**課題一覧**
[A] ARゲームについての文章から、「今回展示していたデモは比較的」から「に向けて進んでいるとのこと。」までの部分をそのまま書き写す。
[B] ARゲームについての文章によると、インタラクションを増やしたARゲームのプロジェクトはいつの稼働開始に向けて進んでいるか。

**文書の抜粋**
今回展示していたデモは比較的シンプルな的あてゲームでしたが、さらにインタラクションを増やしたARゲームのプロジェクトが動いているそうです。シューティングゲームのデモでは、遅延があったり物足りなさを感じられたりといった不満点がありましたが、技術的にも改善を重ね、激しく体を動かしながら、ワイワイと遊べるコンテンツになるようです。2020年夏の稼働開始に向けて進んでいるとのこと。

ARを使い、施設で体験できるコンテンツとしては株式会社meleapが展開するテクノスポーツ「HADO」が知られていますが、Magic Leap Oneなどのウェアラブルデバイスの登場により、アーケード、商業施設などでARデバイスを使った体験が広がりそうです。

**提供データ**
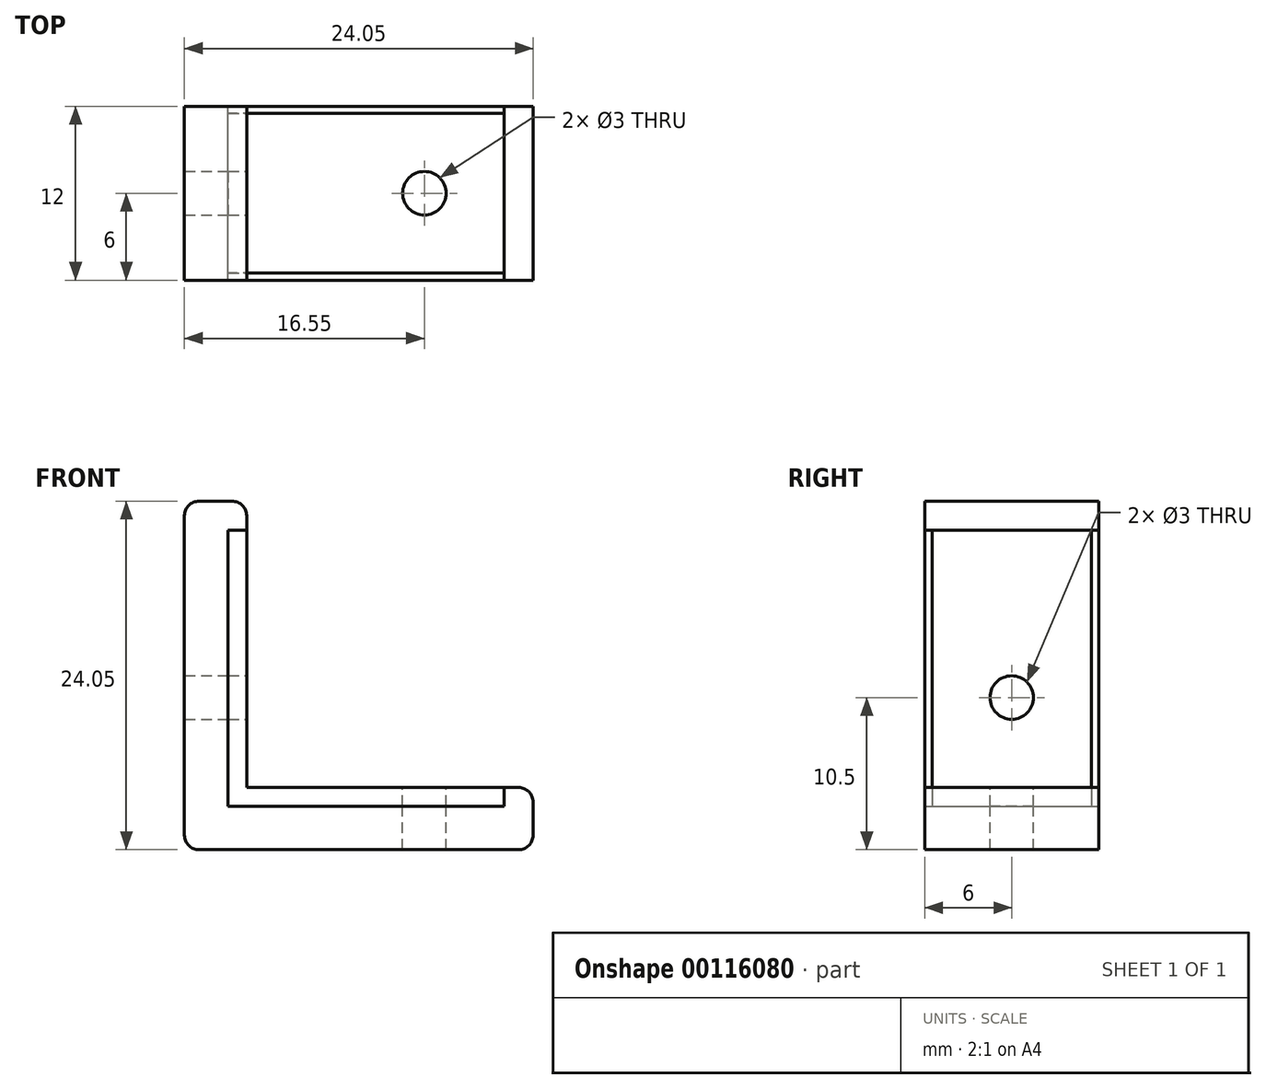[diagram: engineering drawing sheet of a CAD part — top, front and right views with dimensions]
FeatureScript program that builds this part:
annotation { "Feature Type Name" : "Feature", "Feature Type Description" : "" }
export const myFeature = defineFeature(function(context is Context, id is Id, definition is map)
    precondition{}
    {
        {
            var Q0;
            Q0=qCreatedBy(makeId("Front.planeOp"),FACE);
            var sketch = newSketch(context, id + "F0", { "sketchPlane" : qUnion([Q0])});
            skLineSegment(sketch, "E0", {"start": v(-29.8, 0) * mm, "end": v(29.8, 0) * mm, "construction": true});
            skLineSegment(sketch, "E1", {"start": v(-26.98, 7.5) * mm, "end": v(40.2, 7.5) * mm, "construction": true});
            skCircle(sketch, "E2", {"center": v(-26.98, 7.5) * mm, "radius": 2.6 * mm, "construction": true});
            skLineSegment(sketch, "E3.bottom", {"start": v(-17.5, 0) * mm, "end": v(17.5, 0) * mm});
            skLineSegment(sketch, "E3.top", {"start": v(-17.5, 6.35) * mm, "end": v(17.5, 6.35) * mm});
            skLineSegment(sketch, "E3.left", {"start": v(-17.5, 1.8) * mm, "end": v(-17.5, 6.35) * mm});
            skLineSegment(sketch, "E3.right", {"start": v(17.5, 0) * mm, "end": v(17.5, 6.35) * mm});
            skLineSegment(sketch, "E4.bottom", {"start": v(-17.4, 6.35) * mm, "end": v(-8.6, 6.35) * mm});
            skLineSegment(sketch, "E4.top", {"start": v(-17.4, 9.85) * mm, "end": v(-8.6, 9.85) * mm});
            skLineSegment(sketch, "E4.left", {"start": v(-17.4, 6.35) * mm, "end": v(-17.4, 9.85) * mm});
            skLineSegment(sketch, "E4.right", {"start": v(-8.6, 6.35) * mm, "end": v(-8.6, 9.85) * mm});
            skLineSegment(sketch, "E5", {"start": v(-13, 6.35) * mm, "end": v(-13, 0) * mm, "construction": true});
            skLineSegment(sketch, "E6", {"start": v(-10.5, 6.35) * mm, "end": v(-10.5, 0) * mm, "construction": true});
            skLineSegment(sketch, "E7.MirrorCS", {"start": v(-15.5, 6.35) * mm, "end": v(-15.5, 0) * mm, "construction": true});
            skLineSegment(sketch, "E8", {"start": v(-17.5, 1.8) * mm, "end": v(-7.5, 1.8) * mm});
            skLineSegment(sketch, "E9", {"start": v(-7.5, 1.8) * mm, "end": v(-7.5, 0) * mm});
            skLineSegment(sketch, "E10.bottom", {"start": v(-2.67, 0) * mm, "end": v(0, 0) * mm});
            skLineSegment(sketch, "E10.top", {"start": v(-2.67, 6.35) * mm, "end": v(0, 6.35) * mm});
            skLineSegment(sketch, "E10.left", {"start": v(-2.67, 0) * mm, "end": v(-2.67, 6.35) * mm});
            skLineSegment(sketch, "E10.right", {"start": v(0, 0) * mm, "end": v(0, 6.35) * mm});
            skLineSegment(sketch, "E11.bottom", {"start": v(9.83, 0) * mm, "end": v(12.5, 0) * mm});
            skLineSegment(sketch, "E11.top", {"start": v(9.83, 6.35) * mm, "end": v(12.5, 6.35) * mm});
            skLineSegment(sketch, "E11.left", {"start": v(9.83, 0) * mm, "end": v(9.83, 6.35) * mm});
            skLineSegment(sketch, "E11.right", {"start": v(12.5, 0) * mm, "end": v(12.5, 6.35) * mm});
            skCircle(sketch, "E12", {"center": v(-26.98, 7.5) * mm, "radius": 4.5 * mm, "construction": true});
            skSolve(sketch);
        }
        {
            var Q0;
            Q0=qCreatedBy(makeId("Front.planeOp"),FACE);
            var sketch = newSketch(context, id + "F1", { "sketchPlane" : qUnion([Q0])});
            skLineSegment(sketch, "E13.0", {"start": v(-7.5, 1.3) * mm, "end": v(-7.5, 0) * mm});
            skLineSegment(sketch, "E14.0", {"start": v(-25.26, 1.3) * mm, "end": v(-7.5, 1.3) * mm});
            skLineSegment(sketch, "E15.0", {"start": v(-25.26, 1.3) * mm, "end": v(-25.26, 19.05) * mm});
            skLineSegment(sketch, "E16", {"start": v(-7.5, 0) * mm, "end": v(-26.55, 0) * mm});
            skLineSegment(sketch, "E17", {"start": v(-26.55, 19.05) * mm, "end": v(-26.55, 0) * mm});
            skCircle(sketch, "E18.0", {"center": v(-26.98, 7.5) * mm, "radius": 4.5 * mm, "construction": true});
            skLineSegment(sketch, "E19", {"start": v(-34.52, 12) * mm, "end": v(-26.98, 12) * mm, "construction": true});
            skLineSegment(sketch, "E20", {"start": v(-26.55, 19.05) * mm, "end": v(-25.26, 19.05) * mm});
            skSolve(sketch);
        }
        {
            var Q0;
            Q0=makeQuery(id+"F1.imprint","IMPRINT",FACE,{"disambiguationData":[TD([[makeQuery(id+"F1.imprint","IMPRINT",EDGE,{"derivedFrom":sQuery(id+"F1.wireOp",EDGE,"E13.0")}),-1.0]])]});
            extrude(context, id + "F2", {"entities" : qUnion([Q0]), "endBound" : BoundingType.SYMMETRIC, "depth" : 11 * mm, "offsetDistance" : 25 * mm});
        }
        {
            var Q0;
            Q0=qCreatedBy(makeId("Front.planeOp"),FACE);
            var sketch = newSketch(context, id + "F3", { "sketchPlane" : qUnion([Q0])});
            skLineSegment(sketch, "E21.0", {"start": v(-25.26, 1.3) * mm, "end": v(-25.26, 21.05) * mm});
            skLineSegment(sketch, "E22.0", {"start": v(-25.26, 1.3) * mm, "end": v(-5.5, 1.3) * mm});
            skPoint(sketch, "E23.0", {"position": v(-7.5, 0.65) * mm});
            skLineSegment(sketch, "E24.0", {"start": v(-7.5, 1.3) * mm, "end": v(-7.5, 0) * mm});
            skPoint(sketch, "E25.0", {"position": v(-25.9, 19.05) * mm});
            skLineSegment(sketch, "E26.0", {"start": v(-26.55, 19.05) * mm, "end": v(-25.26, 19.05) * mm});
            skLineSegment(sketch, "E27.0", {"start": v(-22.26, 4.3) * mm, "end": v(-22.26, 19.05) * mm});
            skLineSegment(sketch, "E27.1", {"start": v(-22.26, 4.3) * mm, "end": v(-7.5, 4.3) * mm});
            skLineSegment(sketch, "E28", {"start": v(-22.26, 19.05) * mm, "end": v(-25.26, 19.05) * mm, "construction": true});
            skLineSegment(sketch, "E29", {"start": v(-7.5, 4.3) * mm, "end": v(-7.5, 1.3) * mm, "construction": true});
            skLineSegment(sketch, "E30", {"start": v(-7.5, 4.3) * mm, "end": v(-5.5, 4.3) * mm});
            skLineSegment(sketch, "E31", {"start": v(-5.5, 4.3) * mm, "end": v(-5.5, -3) * mm});
            skLineSegment(sketch, "E32", {"start": v(-5.5, 0) * mm, "end": v(-7.5, 0) * mm});
            skLineSegment(sketch, "E33", {"start": v(-22.26, 19.05) * mm, "end": v(-22.26, 21.05) * mm});
            skLineSegment(sketch, "E34", {"start": v(-22.26, 21.05) * mm, "end": v(-29.55, 21.05) * mm});
            skLineSegment(sketch, "E35", {"start": v(-26.55, 21.05) * mm, "end": v(-26.55, 19.05) * mm});
            skLineSegment(sketch, "E36.0", {"start": v(-29.55, 21.05) * mm, "end": v(-29.55, -3) * mm});
            skLineSegment(sketch, "E36.1", {"start": v(-5.5, -3) * mm, "end": v(-29.55, -3) * mm});
            skLineSegment(sketch, "E37.0", {"start": v(-26.55, 19.05) * mm, "end": v(-26.55, 0) * mm});
            skLineSegment(sketch, "E38.0", {"start": v(-7.5, 0) * mm, "end": v(-26.55, 0) * mm});
            skSolve(sketch);
        }
        {
            var Q0;
            {var subQ1=sQuery(id+"F3.wireOp",EDGE,"E32");Q0=makeQuery(id+"F3.imprint","IMPRINT",FACE,{"disambiguationData":[TD([[makeQuery(id+"F3.imprint","IMPRINT",EDGE,{"derivedFrom":subQ1}),1.0]])]});}
            var Q1;
            {var subQ3=sQuery(id+"F3.wireOp",EDGE,"E26.0");Q1=makeQuery(id+"F3.imprint","IMPRINT",FACE,{"disambiguationData":[TD([[makeQuery(id+"F3.imprint","IMPRINT",EDGE,{"derivedFrom":subQ3}),1.0]])]});}
            var Q2;
            {var subQ3=sQuery(id+"F3.wireOp",EDGE,"E24.0");Q2=makeQuery(id+"F3.imprint","IMPRINT",FACE,{"disambiguationData":[TD([[makeQuery(id+"F3.imprint","IMPRINT",EDGE,{"derivedFrom":subQ3}),1.0]])]});}
            extrude(context, id + "F4", {"entities" : qUnion([Q0, Q1, Q2]), "endBound" : BoundingType.SYMMETRIC, "depth" : 12 * mm, "offsetDistance" : 25 * mm});
        }
        {
            var Q0;
            Q0=makeQuery(id+"F2.opExtrude","SWEPT_FACE",FACE,{"disambiguationData":[OSD([sQuery(id+"F1.wireOp",EDGE,"E14.0")])]});
            var sketch = newSketch(context, id + "F5", { "sketchPlane" : qUnion([Q0])});
            skCircle(sketch, "E39", {"center": v(-13, 0) * mm, "radius": 1.5 * mm});
            skCircle(sketch, "E40", {"center": v(-13, 0) * mm, "radius": 2.6 * mm, "construction": true});
            skCircle(sketch, "E41", {"center": v(-13, 0) * mm, "radius": 4.5 * mm, "construction": true});
            skSolve(sketch);
        }
        {
            var Q0;
            Q0=makeQuery(id+"F5.imprint","IMPRINT",FACE,{"disambiguationData":[TD([[makeQuery(id+"F5.imprint","IMPRINT",EDGE,{"derivedFrom":sQuery(id+"F5.wireOp",EDGE,"E39")}),1.0]])]});
            var Q1;
            Q1=sQuery(id+"F5.wireOp",EDGE,"E40");
            var Q2;
            Q2=sQuery(id+"F5.wireOp",EDGE,"E39");
            extrude(context, id + "F6", {"entities" : qUnion([Q0]), "operationType" : NewBodyOperationType.REMOVE, "surfaceEntities" : qUnion([Q1, Q2]), "endBound" : BoundingType.SYMMETRIC, "oppositeDirection" : true, "depth" : 25 * mm, "offsetDistance" : 25 * mm});
        }
        {
            var Q0;
            Q0=makeQuery(id+"F2.opExtrude","SWEPT_FACE",FACE,{"disambiguationData":[OSD([sQuery(id+"F1.wireOp",EDGE,"E15.0"),sQuery(id+"F1.wireOp",EDGE,"JMiZOFVz-4SST-BxIo-qwsj-QiZxD8SXakA8")])]});
            var sketch = newSketch(context, id + "F7", { "sketchPlane" : qUnion([Q0])});
            skPoint(sketch, "E42.0", {"position": v(0, 7.5) * mm});
            skCircle(sketch, "E43", {"center": v(0, 7.5) * mm, "radius": 1.5 * mm});
            skCircle(sketch, "E44.cCircle", {"center": v(0, 7.5) * mm, "radius": 4.5 * mm, "construction": true});
            skLineSegment(sketch, "E44.0", {"start": v(4.5, 4.9) * mm, "end": v(0, 2.3) * mm});
            skLineSegment(sketch, "E44.1", {"start": v(0, 2.3) * mm, "end": v(-4.5, 4.9) * mm});
            skLineSegment(sketch, "E44.2", {"start": v(-4.5, 4.9) * mm, "end": v(-4.5, 10.1) * mm});
            skLineSegment(sketch, "E44.3", {"start": v(-4.5, 10.1) * mm, "end": v(0, 12.7) * mm});
            skLineSegment(sketch, "E44.4", {"start": v(0, 12.7) * mm, "end": v(4.5, 10.1) * mm});
            skLineSegment(sketch, "E44.5", {"start": v(4.5, 10.1) * mm, "end": v(4.5, 4.9) * mm});
            skPoint(sketch, "E44.0.midPoint", {"position": v(2.25, 3.6) * mm});
            skSolve(sketch);
        }
        {
            var Q0;
            Q0=makeQuery(id+"F7.imprint","IMPRINT",FACE,{"disambiguationData":[TD([[makeQuery(id+"F7.imprint","IMPRINT",EDGE,{"derivedFrom":sQuery(id+"F7.wireOp",EDGE,"E43")}),1.0]])]});
            extrude(context, id + "F8", {"entities" : qUnion([Q0]), "operationType" : NewBodyOperationType.REMOVE, "endBound" : BoundingType.SYMMETRIC, "oppositeDirection" : true, "depth" : 25 * mm, "offsetDistance" : 25 * mm});
        }
        {
            var Q0;
            Q0=makeQuery(id+"F4.opExtrude","SWEPT_EDGE",EDGE,{"disambiguationData":[OSD([sQuery(id+"F3.wireOp",EDGE,"E21.0"),sQuery(id+"F3.wireOp",EDGE,"E34")])]});
            var Q1;
            Q1=makeQuery(id+"F4.opExtrude","SWEPT_EDGE",EDGE,{"disambiguationData":[OSD([sQuery(id+"F3.wireOp",EDGE,"E22.0"),sQuery(id+"F3.wireOp",EDGE,"E31")])]});
            var Q2;
            Q2=makeQuery(id+"F4.opExtrude","SWEPT_EDGE",EDGE,{"disambiguationData":[OSD([sQuery(id+"F3.wireOp",EDGE,"E34"),sQuery(id+"F3.wireOp",EDGE,"E36.0")])]});
            var Q3;
            Q3=makeQuery(id+"F4.opExtrude","SWEPT_EDGE",EDGE,{"disambiguationData":[OSD([sQuery(id+"F3.wireOp",EDGE,"E31"),sQuery(id+"F3.wireOp",EDGE,"E36.1")])]});
            var Q4;
            Q4=makeQuery(id+"F4.opExtrude","SWEPT_EDGE",EDGE,{"disambiguationData":[OSD([sQuery(id+"F3.wireOp",EDGE,"E36.0"),sQuery(id+"F3.wireOp",EDGE,"E36.1")])]});
            fillet(context, id + "F9", {"entities" : qUnion([Q0, Q1, Q2, Q3, Q4]), "radius" : 1 * mm, "tangentPropagation" : true, "allowEdgeOverflow" : false});
        }
    });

**課題の解答**
[A]
今回展示していたデモは比較的シンプルな的あてゲームでしたが、さらにインタラクションを増やしたARゲームのプロジェクトが動いているそうです。シューティングゲームのデモでは、遅延があったり物足りなさを感じられたりといった不満点がありましたが、技術的にも改善を重ね、激しく体を動かしながら、ワイワイと遊べるコンテンツになるようです。2020年夏の稼働開始に向けて進んでいるとのこと。

[B] 2020年夏の稼働開始に向けて進んでいる。